Anggaran daerah tahun depan diperkirakan turun drastis akibat pemotongan Dana Transfer ke Daerah (TKD) oleh pemerintah pusat.
Wakil Ketua III DPRD Kalteng, Junaidi, mengungkapkan penurunan anggaran ini cukup signifikan dibandingkan dua tahun sebelumnya.
“Disaat pelantikan Pak Shalahuddin kemarin, Pak Gubernur sudah menyampaikan bahwa terjadi pengurangan APBD kita. Tahun 2024 APBD kita sebesar Rp10,2 triliun, kemudian APBD 2025 kemarin difinalkan sebesar Rp8,3 triliun, dan 2026 turun menjadi Rp7,3 triliun,” kata Junaidi belum lama ini.
Namun, menurut dia, angka tersebut masih bisa lebih rendah dari perkiraan. “Waktu pelantikan Pak Shalahuddin, Pak Gubernur menyampaikan bahwa mungkin riilnya nanti 2026 itu hanya Rp5,3 triliun. Artinya, terjadi penurunan hampir Rp4,9 triliun dibandingkan tahun 2024,” ujarnya.

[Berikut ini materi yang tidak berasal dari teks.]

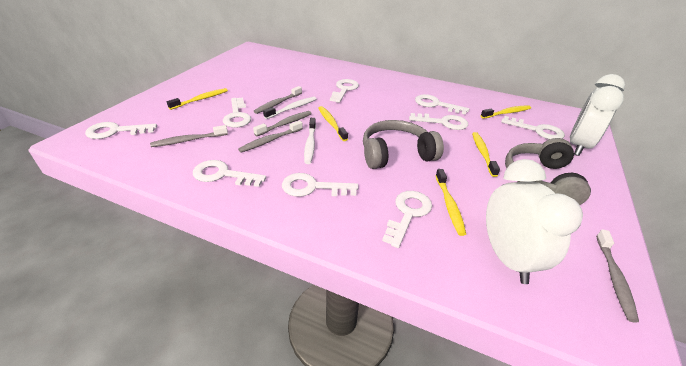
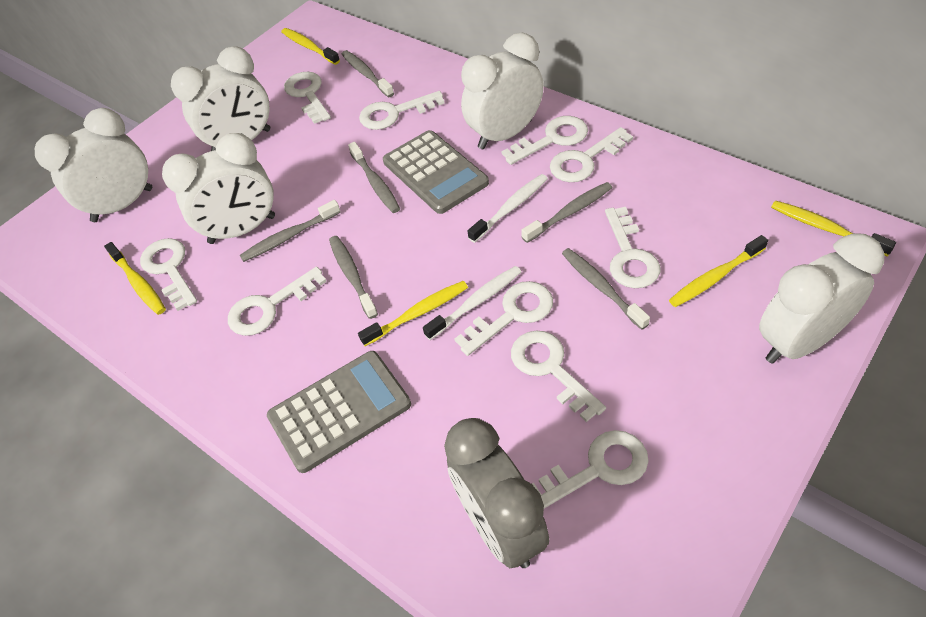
grey calculator: 0 -> 2
grey clock: 0 -> 1
grey headphones: 2 -> 0
grey toothbrush: 5 -> 6
white clock: 2 -> 5
white key: 9 -> 10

Junaidi menyebut, penurunan anggaran ini akan menjadi tantangan tersendiri bagi kepala daerah .
“Jadi terkait hal ini, jujur saja kita memahami bahwa Gubernur dan Wakil Gubernur akan pusing tujuh keliling untuk mengatur anggaran ini,” katanya.

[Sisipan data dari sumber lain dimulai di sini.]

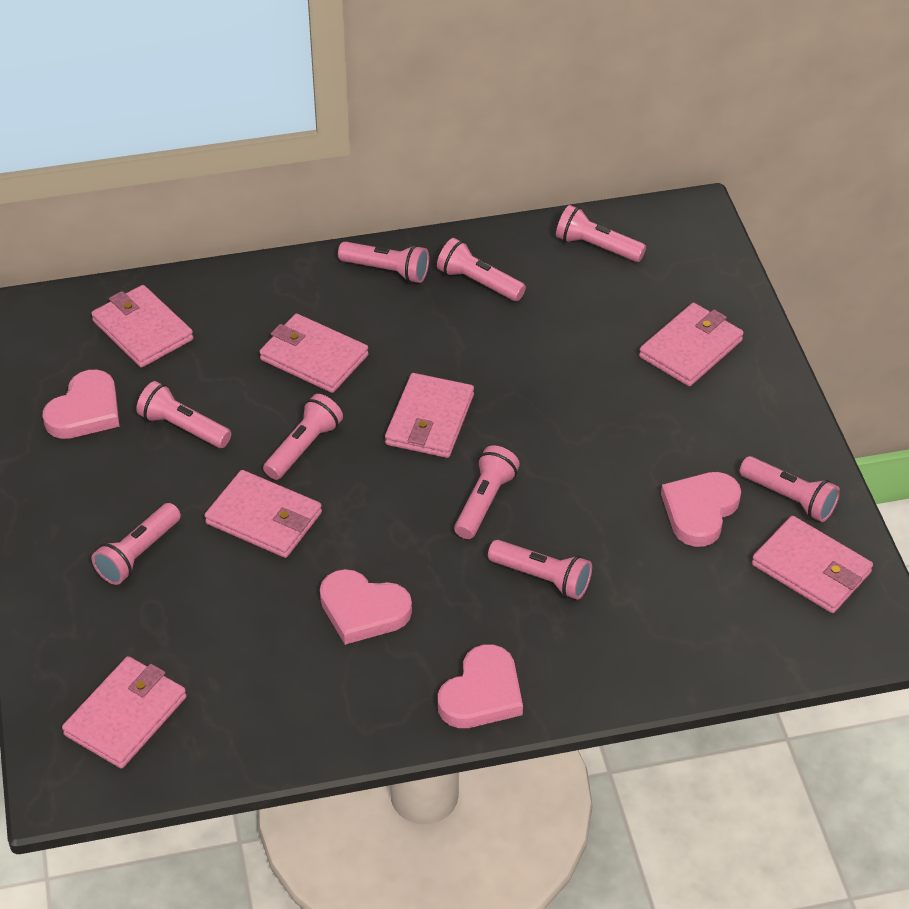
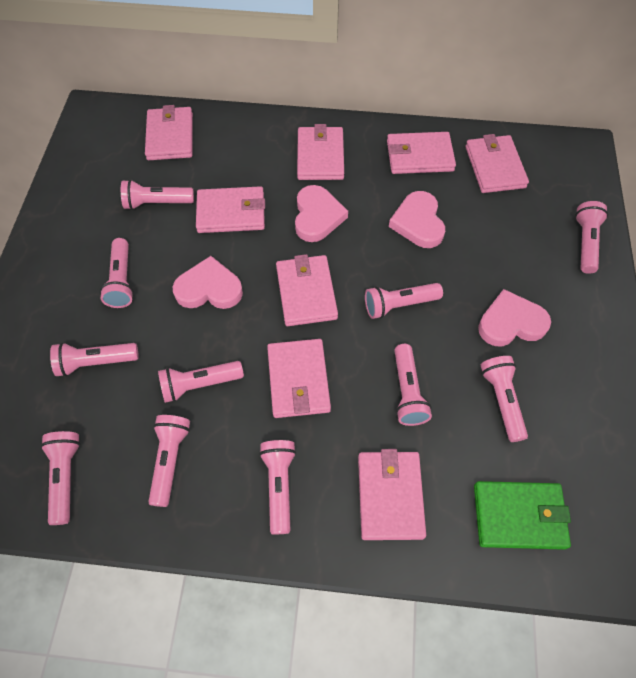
green wallet: 0 -> 1
pink flashlight: 9 -> 11
pink wallet: 7 -> 8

Meski begitu, Junaidi tetap optimistis pemerintah daerah mampu beradaptasi dan menjaga arah pembangunan tetap tepat sasaran.
“Namun kita tetap berkeyakinan bahwa Pak Gubernur dan Wakil Gubernur beserta jajarannya akan mampu menyusun pembangunan yang efektif, efisien, namun juga tetap menyentuh kepentingan dasar masyarakat dengan dana Rp5,3 triliun ini,” ujarnya.